(EXERCISE DIRECTIONS): Scan the records for the string "Researcher". State how many lines contain it and add nothing.

(DATASET EXCERPTS):
——————

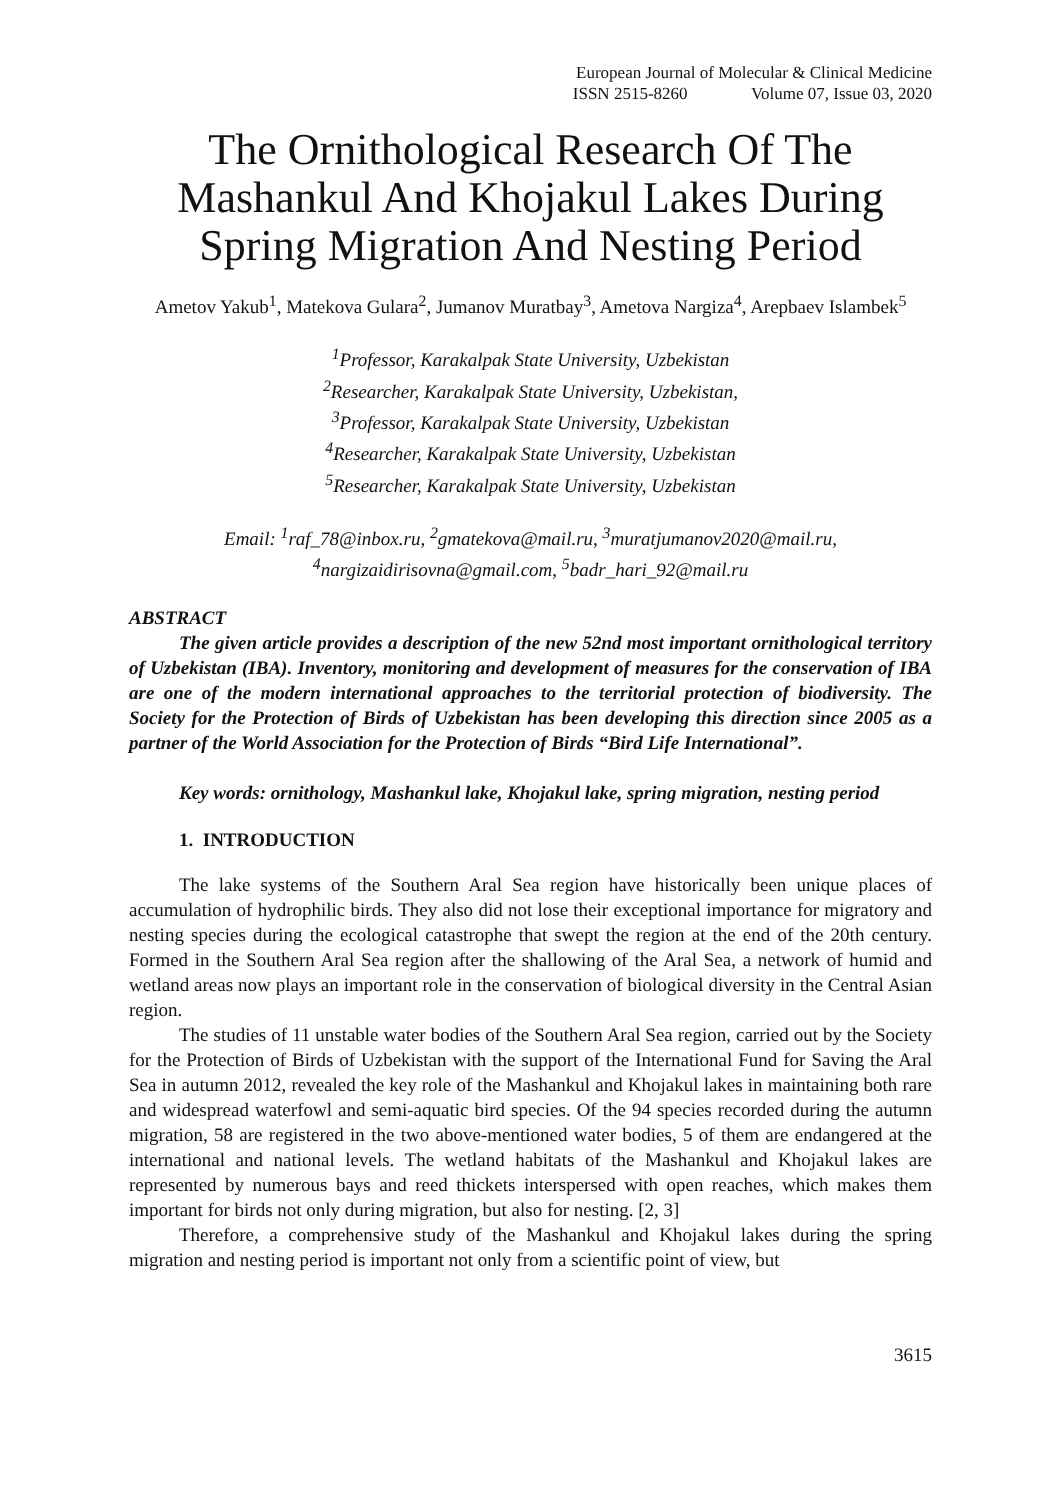European Journal of Molecular & Clinical Medicine
ISSN 2515-8260 Volume 07, Issue 03, 2020
The Ornithological Research Of The Mashankul And Khojakul Lakes During Spring Migration And Nesting Period
Ametov Yakub<sup>1</sup>, Matekova Gulara<sup>2</sup>, Jumanov Muratbay<sup>3</sup>, Ametova Nargiza<sup>4</sup>, Arepbaev Islambek<sup>5</sup>
<sup>1</sup> Professor, Karakalpak State University, Uzbekistan
<sup>2</sup> Researcher, Karakalpak State University, Uzbekistan,
<sup>3</sup> Professor, Karakalpak State University, Uzbekistan
<sup>4</sup> Researcher, Karakalpak State University, Uzbekistan
<sup>5</sup> Researcher, Karakalpak State University, Uzbekistan
Email: <sup>1</sup>raf_78@inbox.ru, <sup>2</sup>gmatekova@mail.ru, <sup>3</sup>muratjumanov2020@mail.ru, <sup>4</sup>nargizaidirisovna@gmail.com, <sup>5</sup>badr_hari_92@mail.ru
ABSTRACT
The given article provides a description of the new 52nd most important ornithological territory of Uzbekistan (IBA). Inventory, monitoring and development of measures for the conservation of IBA are one of the modern international approaches to the territorial protection of biodiversity. The Society for the Protection of Birds of Uzbekistan has been developing this direction since 2005 as a partner of the World Association for the Protection of Birds “Bird Life International”.
Key words: ornithology, Mashankul lake, Khojakul lake, spring migration, nesting period
1. INTRODUCTION
The lake systems of the Southern Aral Sea region have historically been unique places of accumulation of hydrophilic birds. They also did not lose their exceptional importance for migratory and nesting species during the ecological catastrophe that swept the region at the end of the 20th century. Formed in the Southern Aral Sea region after the shallowing of the Aral Sea, a network of humid and wetland areas now plays an important role in the conservation of biological diversity in the Central Asian region.
The studies of 11 unstable water bodies of the Southern Aral Sea region, carried out by the Society for the Protection of Birds of Uzbekistan with the support of the International Fund for Saving the Aral Sea in autumn 2012, revealed the key role of the Mashankul and Khojakul lakes in maintaining both rare and widespread waterfowl and semi-aquatic bird species. Of the 94 species recorded during the autumn migration, 58 are registered in the two above-mentioned water bodies, 5 of them are endangered at the international and national levels. The wetland habitats of the Mashankul and Khojakul lakes are represented by numerous bays and reed thickets interspersed with open reaches, which makes them important for birds not only during migration, but also for nesting. [2, 3]
Therefore, a comprehensive study of the Mashankul and Khojakul lakes during the spring migration and nesting period is important not only from a scientific point of view, but
3615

——————

(FINISHED EXERCISE): 3